This morning my tour group and I checked out of the Dan Panorama Hotel in Tel Aviv (what a nice place) and boarded the bus for Caesarea National Park. King Herod the Great (not the Herod who sought to have baby Jesus killed,) built Caesarea. When I got off the bus, my mind went back in time to thousands of years ago.
I sat down in the Herodian Amphitheatre and tried to imagine what it would be like to attend a sporting event back then. According to the brochure, the U-shape venue is more than 250 m long and 50 m wide. Some experts say it might be the stadium mentioned by first-century Jewish historian, Josephus Flavius in Jewish War (Antiq. ll:9, 3). I also got a chance to see some of the archaeological designs made popular by the Romans after they gained control of Caesarea.

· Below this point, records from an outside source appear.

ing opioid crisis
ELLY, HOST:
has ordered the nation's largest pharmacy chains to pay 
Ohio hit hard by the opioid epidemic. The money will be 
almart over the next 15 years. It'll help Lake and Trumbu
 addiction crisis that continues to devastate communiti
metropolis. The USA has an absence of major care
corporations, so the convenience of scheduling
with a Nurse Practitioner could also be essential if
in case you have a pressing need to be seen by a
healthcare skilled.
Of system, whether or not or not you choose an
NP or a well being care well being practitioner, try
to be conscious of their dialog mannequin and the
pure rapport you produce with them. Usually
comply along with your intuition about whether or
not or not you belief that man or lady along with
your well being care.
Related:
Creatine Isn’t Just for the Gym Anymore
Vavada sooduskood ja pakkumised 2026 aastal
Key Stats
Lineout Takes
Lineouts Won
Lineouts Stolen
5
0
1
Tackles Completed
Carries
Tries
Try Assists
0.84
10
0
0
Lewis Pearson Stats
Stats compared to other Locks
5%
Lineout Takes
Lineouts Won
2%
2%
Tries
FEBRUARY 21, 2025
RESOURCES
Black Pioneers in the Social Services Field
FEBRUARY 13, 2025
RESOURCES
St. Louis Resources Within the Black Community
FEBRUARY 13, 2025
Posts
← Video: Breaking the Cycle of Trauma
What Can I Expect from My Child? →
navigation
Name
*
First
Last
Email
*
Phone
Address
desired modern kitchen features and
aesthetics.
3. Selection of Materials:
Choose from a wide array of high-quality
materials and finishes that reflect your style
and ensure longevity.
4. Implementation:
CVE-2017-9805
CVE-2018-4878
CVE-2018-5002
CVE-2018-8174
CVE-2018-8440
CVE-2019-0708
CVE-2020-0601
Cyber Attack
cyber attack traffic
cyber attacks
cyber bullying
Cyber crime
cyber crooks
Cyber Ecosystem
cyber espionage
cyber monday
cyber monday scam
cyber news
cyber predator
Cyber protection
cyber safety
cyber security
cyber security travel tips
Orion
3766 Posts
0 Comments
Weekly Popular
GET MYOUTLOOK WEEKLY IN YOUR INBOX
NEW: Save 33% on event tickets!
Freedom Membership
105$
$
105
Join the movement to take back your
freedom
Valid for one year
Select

After that we went to the ancient city of Megiddo, which is also known as Armageddon. Megiddo was once a fortified city that overlooks Jezreel Valley. The city’s other name, “Armageddon,” will one day resurface in our minds as the return of our Lord draws near.
After taking tons of pictures and eating a good lunch, we all boarded the bus and drove to the place I’ve always wanted to visit. Nazareth was the highlight of Day 2 of my trip to Israel. I toured a place called Nazareth Village where I saw a wine press that dates back to biblical time, and I saw some not so hospitable sheep.
The city is bustling with tourism, but many of its residents don’t know Jesus. That part makes me sad. The childhood town of Jesus is populated with people who don’t have a relationship with Him. The tour guide told us that when he was in the Israeli Army and would get attacked by the enemy, he’d not only pray for miracles, he depended on them! That’s what Nazareth needs.
Jesus Christ raised people from the dead and turned water into wine, but He never worked a miracle in His own hometown. Let’s ask the Lord to move in Nazareth, so the residents can come into relationship with the Man who put their city on the map.